Bart tried to pull her to him again, but she stepped away from the bed.
“I think we should leave things as they were,” she said. “You should go now. The afternoon has been wonderful. You are a dear and fascinating man. I will think of you often.”
“Do you say that to all the boys?” he asked.
“Don't be vulgar,” she said. “Please. What we had
was
wonderful. Now it's over, and we must be practical. I will think of you often, and with great kindness.”
Lakewood, New Jersey
T
hrough the many months of what their hospitals called ‘assisted reproductive services,' my daughters Carolyn and Michelle kept me informed about ‘options': in vitro fertilization, embryo cyropreservation, intracytoplasmic sperm injection, intrauterine insemination, donor oocytes, donor sperm, electroejaculation, and a long menu of other high-tech procedures.
What I insisted on—my only condition for the zero-interest, zero-repayment loans I offered—was that if child number one came into the world whole and healthy, they would each promise to try to have at least one additional child.
“What you want to do,” I said, “is to keep a spare on hand,” to which suggestion they asked if I was joking, and did I really take such a pessimistic (‘tragic' was Carolyn's word) view of their futures. Or: was I recommending they have more than one child because of my experience in having been an only child?
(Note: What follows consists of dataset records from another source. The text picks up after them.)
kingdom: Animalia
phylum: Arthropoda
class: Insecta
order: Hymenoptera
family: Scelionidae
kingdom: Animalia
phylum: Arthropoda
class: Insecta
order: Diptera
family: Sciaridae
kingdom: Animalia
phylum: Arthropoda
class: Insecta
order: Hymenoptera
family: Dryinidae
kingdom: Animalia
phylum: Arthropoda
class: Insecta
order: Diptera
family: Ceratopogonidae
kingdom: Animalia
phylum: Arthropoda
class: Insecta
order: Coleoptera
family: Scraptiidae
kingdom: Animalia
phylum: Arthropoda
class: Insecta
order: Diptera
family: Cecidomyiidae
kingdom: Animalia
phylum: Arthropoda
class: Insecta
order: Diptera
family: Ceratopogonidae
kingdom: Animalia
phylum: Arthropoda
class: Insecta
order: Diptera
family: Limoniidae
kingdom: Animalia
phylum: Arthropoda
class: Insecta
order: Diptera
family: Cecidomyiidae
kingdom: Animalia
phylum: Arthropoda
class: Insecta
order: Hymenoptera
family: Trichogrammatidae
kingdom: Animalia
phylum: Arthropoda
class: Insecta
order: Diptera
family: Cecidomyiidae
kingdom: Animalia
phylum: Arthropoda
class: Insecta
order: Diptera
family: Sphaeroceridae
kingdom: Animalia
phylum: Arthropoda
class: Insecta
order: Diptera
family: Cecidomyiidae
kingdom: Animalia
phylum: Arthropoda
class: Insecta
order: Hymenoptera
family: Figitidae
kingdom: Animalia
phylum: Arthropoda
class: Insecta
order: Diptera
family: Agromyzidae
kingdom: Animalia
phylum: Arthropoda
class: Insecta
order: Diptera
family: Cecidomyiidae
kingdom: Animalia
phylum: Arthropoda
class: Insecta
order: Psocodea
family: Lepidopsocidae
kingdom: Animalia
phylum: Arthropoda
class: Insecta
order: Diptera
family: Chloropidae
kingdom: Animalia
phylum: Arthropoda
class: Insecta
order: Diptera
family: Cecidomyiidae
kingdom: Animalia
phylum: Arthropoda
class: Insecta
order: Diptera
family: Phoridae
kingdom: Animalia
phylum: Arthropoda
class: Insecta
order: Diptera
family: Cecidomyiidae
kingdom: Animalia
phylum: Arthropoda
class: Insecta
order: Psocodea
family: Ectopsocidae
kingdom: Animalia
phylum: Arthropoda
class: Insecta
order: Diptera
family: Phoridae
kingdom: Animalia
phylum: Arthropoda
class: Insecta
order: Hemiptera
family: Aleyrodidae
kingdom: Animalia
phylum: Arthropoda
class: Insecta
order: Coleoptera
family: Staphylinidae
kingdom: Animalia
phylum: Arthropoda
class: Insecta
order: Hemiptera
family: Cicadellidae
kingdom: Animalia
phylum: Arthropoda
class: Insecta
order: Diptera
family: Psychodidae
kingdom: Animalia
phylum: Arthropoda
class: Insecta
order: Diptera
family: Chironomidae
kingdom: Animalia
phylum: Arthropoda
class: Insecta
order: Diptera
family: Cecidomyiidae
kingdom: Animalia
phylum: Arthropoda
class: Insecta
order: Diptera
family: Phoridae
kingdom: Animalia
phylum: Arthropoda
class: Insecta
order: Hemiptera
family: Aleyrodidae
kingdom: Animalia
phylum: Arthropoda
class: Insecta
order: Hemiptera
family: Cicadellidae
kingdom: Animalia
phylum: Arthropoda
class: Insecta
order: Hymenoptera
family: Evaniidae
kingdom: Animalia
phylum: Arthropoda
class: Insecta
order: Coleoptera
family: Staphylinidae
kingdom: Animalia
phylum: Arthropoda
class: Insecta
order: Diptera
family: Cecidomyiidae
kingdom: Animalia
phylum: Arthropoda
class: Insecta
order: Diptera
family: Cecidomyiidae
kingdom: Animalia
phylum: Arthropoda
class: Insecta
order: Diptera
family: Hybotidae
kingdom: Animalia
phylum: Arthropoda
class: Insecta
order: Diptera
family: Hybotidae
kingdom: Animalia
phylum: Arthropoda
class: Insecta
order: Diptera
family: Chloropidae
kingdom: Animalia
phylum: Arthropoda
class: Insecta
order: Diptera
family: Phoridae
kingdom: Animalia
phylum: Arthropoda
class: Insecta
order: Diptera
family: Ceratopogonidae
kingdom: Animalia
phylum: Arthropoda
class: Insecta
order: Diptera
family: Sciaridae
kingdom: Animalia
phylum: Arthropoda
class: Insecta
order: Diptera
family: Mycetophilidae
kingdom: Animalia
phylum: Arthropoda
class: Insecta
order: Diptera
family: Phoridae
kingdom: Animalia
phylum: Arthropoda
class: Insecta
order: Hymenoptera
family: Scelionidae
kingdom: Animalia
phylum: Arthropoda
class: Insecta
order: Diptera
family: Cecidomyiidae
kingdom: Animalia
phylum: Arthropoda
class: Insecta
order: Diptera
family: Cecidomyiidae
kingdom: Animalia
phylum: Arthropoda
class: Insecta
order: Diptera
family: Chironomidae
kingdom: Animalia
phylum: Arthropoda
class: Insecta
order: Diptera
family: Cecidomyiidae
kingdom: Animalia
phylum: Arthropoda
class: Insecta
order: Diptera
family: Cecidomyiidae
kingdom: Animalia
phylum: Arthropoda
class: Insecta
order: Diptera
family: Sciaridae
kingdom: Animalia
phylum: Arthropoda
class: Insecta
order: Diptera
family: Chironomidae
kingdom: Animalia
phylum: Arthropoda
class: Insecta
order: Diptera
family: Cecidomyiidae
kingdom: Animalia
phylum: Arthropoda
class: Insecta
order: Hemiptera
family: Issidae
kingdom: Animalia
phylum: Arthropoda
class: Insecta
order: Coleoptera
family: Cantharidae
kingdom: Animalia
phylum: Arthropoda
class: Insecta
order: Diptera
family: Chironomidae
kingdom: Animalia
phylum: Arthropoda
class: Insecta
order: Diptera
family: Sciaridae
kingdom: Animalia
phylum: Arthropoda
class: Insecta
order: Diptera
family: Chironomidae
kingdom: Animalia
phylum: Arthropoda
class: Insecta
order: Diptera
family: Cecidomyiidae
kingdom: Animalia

That probably had something to do with it, I admitted—how not?—but this was about them, not me, and I was just trying to be practical.
All went well. Carolyn (at Mount Sinai Hospital, in New York City) had a boy, Michelle (at Beth Israel, in Boston) had a girl (the babies born four months apart), and two years after their first children were born, they became pregnant again (within a month of each other), and the second time around, and without benefit of assisted reproductive services, things reversed: Michelle had a boy, and Carolyn had a girl.
My first two grandchildren, Amos and Shira, were born eight years ago, two years after their grandmother, Helene, my wife of thirty-two years, passed away. The next two, Deborah and Saul, were born five years ago, and the happy endings to these chapters in our lives—four healthy grandchildren, two fit and healthy mothers—enabled me to return certain memories to where they'd been living for most of my adult life: in a seldom visited, windowless room of my mind.